Высказавшись, ротный завалился на койку и отключился. А мне пришло в голову, что Лена Рубцова была права – такого Кравченко я не ожидала увидеть. Но, в конце концов, не это было главным, а то, что он признал за мной право быть рядом с ним, служить наравне с ним.

Мало-помалу он смирился с моим присутствием, даже орать стал меньше, а однажды, возвращаясь от комбата, принес мне букет – голубые, колючие незабудки.

– Ого! – многозначительно протянул Рубцов.

– Да вот…за брюки зацепились, – смутился ротный. – А ну вас! – разозлился он вдруг и вышел из палатки.

Мы с Рубцовым хохотали до колик, а букет потом долго стоял у меня в пузырьке из-под витаминов…

Вскоре стало холодать, шел октябрь. Сколько раз я просыпалась по утрам, укрытая поверх одеяла Лешкиной курткой, а сам он сидел в ногах в одной тельняшке и смотрел на меня…Эту самую тельняшку я стирала, а потом долго сушила над печкой, так, что от нее валил пар. Ночами было уже очень холодно, а потом выпал снег, такой белый и чистый, что казалось кощунством марать его мазутом БМД, топтать ботинками и окрашивать кровью… Я привыкла к ночной стрельбе, к раненым, к запаху анаши в палатке, когда Рубцов и Кравченко расслаблялись после зачисток. Ко всему можно привыкнуть, даже к смерти…

Как-то в поселке разведчики, ходившие зачем-то на рынок, прихватили эстонку-снайпера. Ее заметил Топор, Толька Топоров, весельчак и заядлый бабник. И эта его страсть очень пригодилась, как оказалось в последствии. Высокая, белокурая девица сразу насторожила его – очень уж отличалась от местных девушек, закутанных в платки и не смевших глаз поднять на чужих мужчин. Эта же плыла по рынку, как королева, дерзко глядя вокруг, хотя и была одета как местная, чем и привлекла внимание любвеобильного Топора. Но чутье разведчика подсказало, что что-то здесь не так, и он вместе с двумя остальными бойцами осторожно проводил красотку до самого дома, а там, просто на всякий случай, аккуратно обшарил чердак, найдя в самом углу, под шифером, бережно упакованную в старое одеяло и целлофан СВД.

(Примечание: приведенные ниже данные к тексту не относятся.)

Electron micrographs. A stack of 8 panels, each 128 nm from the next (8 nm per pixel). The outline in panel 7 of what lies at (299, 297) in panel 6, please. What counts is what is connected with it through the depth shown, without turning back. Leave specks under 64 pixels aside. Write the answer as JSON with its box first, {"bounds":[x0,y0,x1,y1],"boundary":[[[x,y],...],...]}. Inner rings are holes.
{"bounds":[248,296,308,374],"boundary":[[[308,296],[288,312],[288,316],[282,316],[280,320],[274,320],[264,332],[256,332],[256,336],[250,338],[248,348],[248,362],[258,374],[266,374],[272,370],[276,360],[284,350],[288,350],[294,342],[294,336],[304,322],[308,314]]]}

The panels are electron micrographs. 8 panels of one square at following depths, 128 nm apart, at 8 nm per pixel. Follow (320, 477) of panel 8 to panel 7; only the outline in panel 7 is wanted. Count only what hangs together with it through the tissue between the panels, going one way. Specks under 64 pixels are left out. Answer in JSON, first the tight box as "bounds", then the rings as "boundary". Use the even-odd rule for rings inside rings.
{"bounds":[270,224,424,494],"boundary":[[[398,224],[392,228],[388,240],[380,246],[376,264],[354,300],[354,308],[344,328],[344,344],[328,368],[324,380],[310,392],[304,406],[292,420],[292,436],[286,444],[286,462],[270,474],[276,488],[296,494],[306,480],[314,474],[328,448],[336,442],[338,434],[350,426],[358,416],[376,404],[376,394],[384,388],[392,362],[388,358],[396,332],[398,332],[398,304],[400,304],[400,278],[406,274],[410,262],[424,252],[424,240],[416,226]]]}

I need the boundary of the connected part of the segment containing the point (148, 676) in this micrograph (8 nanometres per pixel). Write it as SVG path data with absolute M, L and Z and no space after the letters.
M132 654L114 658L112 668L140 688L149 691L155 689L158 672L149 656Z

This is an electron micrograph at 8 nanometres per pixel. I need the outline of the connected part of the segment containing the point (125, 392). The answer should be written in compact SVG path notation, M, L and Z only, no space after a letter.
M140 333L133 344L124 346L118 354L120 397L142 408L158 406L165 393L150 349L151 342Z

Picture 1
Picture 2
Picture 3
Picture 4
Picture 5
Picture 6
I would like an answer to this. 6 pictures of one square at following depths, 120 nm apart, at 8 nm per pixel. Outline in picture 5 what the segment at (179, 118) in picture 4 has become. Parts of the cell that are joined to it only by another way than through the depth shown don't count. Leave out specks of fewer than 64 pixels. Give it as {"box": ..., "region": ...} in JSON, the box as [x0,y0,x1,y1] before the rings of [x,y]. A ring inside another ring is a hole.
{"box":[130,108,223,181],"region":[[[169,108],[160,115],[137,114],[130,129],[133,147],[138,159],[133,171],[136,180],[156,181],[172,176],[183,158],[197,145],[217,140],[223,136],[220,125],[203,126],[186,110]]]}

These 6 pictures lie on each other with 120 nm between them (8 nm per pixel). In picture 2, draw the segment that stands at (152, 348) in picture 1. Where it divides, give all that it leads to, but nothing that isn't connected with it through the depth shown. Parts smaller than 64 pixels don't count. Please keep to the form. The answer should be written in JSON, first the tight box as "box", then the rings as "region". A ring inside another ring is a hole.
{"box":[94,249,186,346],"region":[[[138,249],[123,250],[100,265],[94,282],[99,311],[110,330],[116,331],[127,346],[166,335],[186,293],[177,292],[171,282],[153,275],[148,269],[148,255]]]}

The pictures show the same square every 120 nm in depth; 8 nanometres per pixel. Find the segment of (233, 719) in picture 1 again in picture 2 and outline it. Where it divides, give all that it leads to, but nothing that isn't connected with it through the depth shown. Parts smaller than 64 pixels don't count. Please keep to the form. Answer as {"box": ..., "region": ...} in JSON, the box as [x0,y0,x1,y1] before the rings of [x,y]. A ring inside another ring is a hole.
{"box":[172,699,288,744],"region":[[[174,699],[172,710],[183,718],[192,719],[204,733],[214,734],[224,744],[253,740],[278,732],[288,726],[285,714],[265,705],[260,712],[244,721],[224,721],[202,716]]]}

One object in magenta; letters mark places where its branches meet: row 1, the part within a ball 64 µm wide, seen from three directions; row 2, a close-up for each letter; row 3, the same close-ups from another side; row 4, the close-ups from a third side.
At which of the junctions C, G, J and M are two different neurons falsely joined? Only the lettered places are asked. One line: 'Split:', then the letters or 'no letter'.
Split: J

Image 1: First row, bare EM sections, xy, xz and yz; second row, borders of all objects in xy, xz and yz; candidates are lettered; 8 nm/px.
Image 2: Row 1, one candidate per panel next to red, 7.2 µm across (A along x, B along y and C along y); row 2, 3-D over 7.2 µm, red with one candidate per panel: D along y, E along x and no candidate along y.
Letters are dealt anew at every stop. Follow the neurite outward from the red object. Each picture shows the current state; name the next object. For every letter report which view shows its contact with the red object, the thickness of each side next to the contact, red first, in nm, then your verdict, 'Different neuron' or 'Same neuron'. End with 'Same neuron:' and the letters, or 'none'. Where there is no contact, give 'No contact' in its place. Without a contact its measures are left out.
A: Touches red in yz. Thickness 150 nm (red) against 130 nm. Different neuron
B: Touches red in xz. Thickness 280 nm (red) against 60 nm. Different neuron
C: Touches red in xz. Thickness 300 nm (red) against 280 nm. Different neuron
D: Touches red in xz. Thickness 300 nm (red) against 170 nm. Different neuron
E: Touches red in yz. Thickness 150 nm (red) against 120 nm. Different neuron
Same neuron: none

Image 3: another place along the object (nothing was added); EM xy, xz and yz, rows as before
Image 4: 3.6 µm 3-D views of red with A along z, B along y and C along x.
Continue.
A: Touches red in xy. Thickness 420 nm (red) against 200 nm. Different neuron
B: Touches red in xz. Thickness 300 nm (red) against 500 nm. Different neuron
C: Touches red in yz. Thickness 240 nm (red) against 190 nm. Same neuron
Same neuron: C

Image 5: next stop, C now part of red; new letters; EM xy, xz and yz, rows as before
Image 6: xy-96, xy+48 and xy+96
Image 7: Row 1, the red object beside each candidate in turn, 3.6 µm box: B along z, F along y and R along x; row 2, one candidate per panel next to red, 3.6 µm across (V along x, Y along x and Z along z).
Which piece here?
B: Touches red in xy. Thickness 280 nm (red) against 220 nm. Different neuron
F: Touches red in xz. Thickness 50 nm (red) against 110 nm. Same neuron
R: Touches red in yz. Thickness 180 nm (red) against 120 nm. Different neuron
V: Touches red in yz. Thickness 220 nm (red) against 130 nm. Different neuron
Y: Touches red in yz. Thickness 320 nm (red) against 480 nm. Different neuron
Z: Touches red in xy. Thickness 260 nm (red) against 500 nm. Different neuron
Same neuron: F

Красавицу моментально задержали и вместе с местными милиционерами привезли к нашему комбату. Меня тоже вызвали – для обыска и осмотра. Разумеется, обнаружились на правом плече синяки от отдачи приклада. Я разглядывала девушку и все пыталась понять, зачем ей нужен такой страшный способ заработка, что сделали ей простые русские мальчишки, попавшие сюда по приказу, а потом взяла и напрямик спросила об этом. Эрна – так ее звали – равнодушно пожала плечами и так же равнодушно ответила:

– А на панели лучше стоять?

– А по-другому заработать ты не пробовала?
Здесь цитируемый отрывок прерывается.